Your answer should consist of every line from the records that holds the string "left".
Task material START
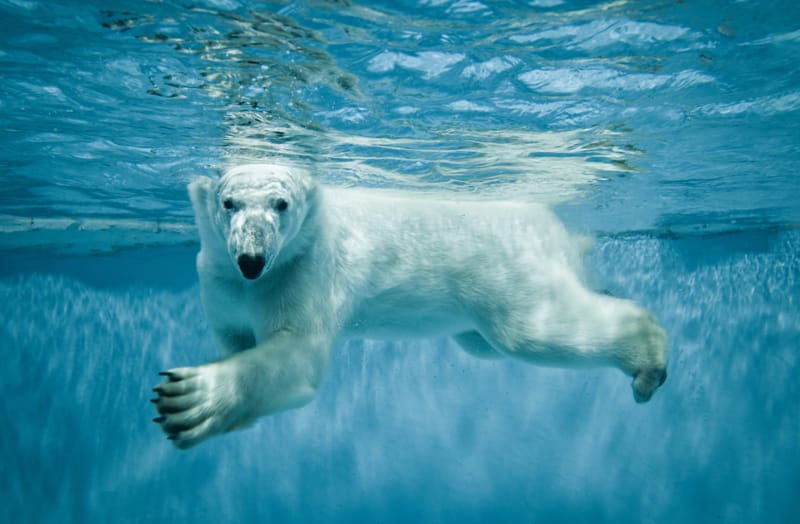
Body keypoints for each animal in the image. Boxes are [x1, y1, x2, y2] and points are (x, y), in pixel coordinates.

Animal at [152, 163, 668, 449]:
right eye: (228, 202)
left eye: (281, 203)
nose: (252, 260)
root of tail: (552, 226)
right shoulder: (218, 281)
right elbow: (235, 338)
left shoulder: (305, 269)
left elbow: (297, 354)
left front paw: (189, 399)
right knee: (485, 342)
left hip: (503, 269)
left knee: (530, 332)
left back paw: (648, 358)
Task material END
### [Reply]
left eye: (281, 203)
left shoulder: (305, 269)
left elbow: (297, 354)
left front paw: (189, 399)
left hip: (503, 269)
left knee: (530, 332)
left back paw: (648, 358)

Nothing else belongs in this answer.